Penyegelan ini diharapkan memberikan efek jera bagi pihak-pihak yang mengabaikan regulasi terkait pemanfaatan ruang laut.
Langkah ini juga menjadi bukti komitmen KKP dalam menjaga kelestarian sumber daya kelautan Indonesia.
6. Menyulitkan Nelayan Lokal
Keberadaan pagar laut ini menimbulkan dampak besar bagi nelayan setempat. Salah seorang nelayan, Mitun (28), mengaku harus menempuh jalur memutar untuk menuju lokasi penangkapan ikan, yang sebelumnya dapat diakses langsung.
“Jalurnya jadi jauh, biaya bahan bakar pun meningkat. Akhirnya, saya memutuskan berhenti jadi nelayan,” keluhnya. Kini, Mitun beralih profesi menjadi pemandu wisata Sungai Jengkem.
Selain itu, warga sekitar mengaku tidak pernah mendapat sosialisasi terkait pembangunan pagar laut. “Tiba-tiba pagar itu sudah ada. Kami bingung asal-usulnya,” ujar Mitun.

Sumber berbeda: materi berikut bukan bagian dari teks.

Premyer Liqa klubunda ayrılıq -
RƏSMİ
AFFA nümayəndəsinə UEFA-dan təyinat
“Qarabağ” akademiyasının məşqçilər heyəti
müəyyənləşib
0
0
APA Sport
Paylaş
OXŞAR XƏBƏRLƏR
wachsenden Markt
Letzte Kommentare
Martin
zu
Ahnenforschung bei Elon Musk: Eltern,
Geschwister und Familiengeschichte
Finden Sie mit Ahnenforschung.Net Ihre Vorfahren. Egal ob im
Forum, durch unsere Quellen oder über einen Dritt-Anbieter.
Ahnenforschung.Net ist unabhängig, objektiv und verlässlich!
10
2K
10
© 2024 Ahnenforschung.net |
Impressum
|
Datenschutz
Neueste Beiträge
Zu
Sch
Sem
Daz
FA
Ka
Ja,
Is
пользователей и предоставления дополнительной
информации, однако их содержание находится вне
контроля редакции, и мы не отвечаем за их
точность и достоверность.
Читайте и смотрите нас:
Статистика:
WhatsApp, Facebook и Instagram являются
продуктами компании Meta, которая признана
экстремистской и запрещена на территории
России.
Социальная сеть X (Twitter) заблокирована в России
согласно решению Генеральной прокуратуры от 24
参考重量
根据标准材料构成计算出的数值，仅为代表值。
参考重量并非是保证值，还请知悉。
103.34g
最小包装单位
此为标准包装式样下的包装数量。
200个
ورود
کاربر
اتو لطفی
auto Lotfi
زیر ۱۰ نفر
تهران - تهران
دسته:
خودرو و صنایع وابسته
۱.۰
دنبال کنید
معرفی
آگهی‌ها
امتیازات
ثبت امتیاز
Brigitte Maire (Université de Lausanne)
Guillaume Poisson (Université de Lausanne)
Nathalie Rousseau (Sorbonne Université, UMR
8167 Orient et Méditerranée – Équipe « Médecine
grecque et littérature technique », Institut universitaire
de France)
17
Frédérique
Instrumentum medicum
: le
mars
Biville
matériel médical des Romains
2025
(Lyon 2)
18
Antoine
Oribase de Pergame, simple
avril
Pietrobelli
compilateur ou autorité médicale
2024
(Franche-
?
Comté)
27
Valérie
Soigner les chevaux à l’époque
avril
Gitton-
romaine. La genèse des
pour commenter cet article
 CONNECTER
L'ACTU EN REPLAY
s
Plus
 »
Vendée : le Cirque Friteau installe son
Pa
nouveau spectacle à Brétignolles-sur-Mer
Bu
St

Kondisi ini menunjukkan kurangnya komunikasi antara pemerintah dan masyarakat terkait proyek yang berdampak langsung pada kehidupan mereka.
Dampak lainnya adalah peningkatan biaya operasional nelayan yang masih bertahan. Beberapa dari mereka bahkan terpaksa menjual perahu karena tidak mampu menanggung biaya bahan bakar yang terus meningkat. Situasi ini memicu keresahan di kalangan nelayan yang berharap ada solusi konkret dari pemerintah.
Kesimpulan
Kasus pagar laut Bekasi menggambarkan kompleksitas pengelolaan ruang laut yang melibatkan banyak pihak. Meski memiliki tujuan positif dalam mendukung pembangunan pelabuhan, kurangnya izin dan minimnya sosialisasi kepada warga setempat menjadi persoalan besar.
Kini, dengan penyegelan oleh KKP, diharapkan ada solusi yang lebih baik untuk mendukung nelayan sekaligus menyelesaikan konflik kepentingan di kawasan tersebut.
Lebih jauh, kasus ini menjadi pelajaran penting tentang pentingnya komunikasi yang transparan, perizinan yang sesuai, dan koordinasi antar lembaga pemerintah.
Pemerintah pusat dan daerah diharapkan dapat lebih bersinergi untuk memastikan setiap proyek besar memberikan manfaat maksimal tanpa mengorbankan hak masyarakat lokal, khususnya nelayan yang sangat bergantung pada sumber daya laut.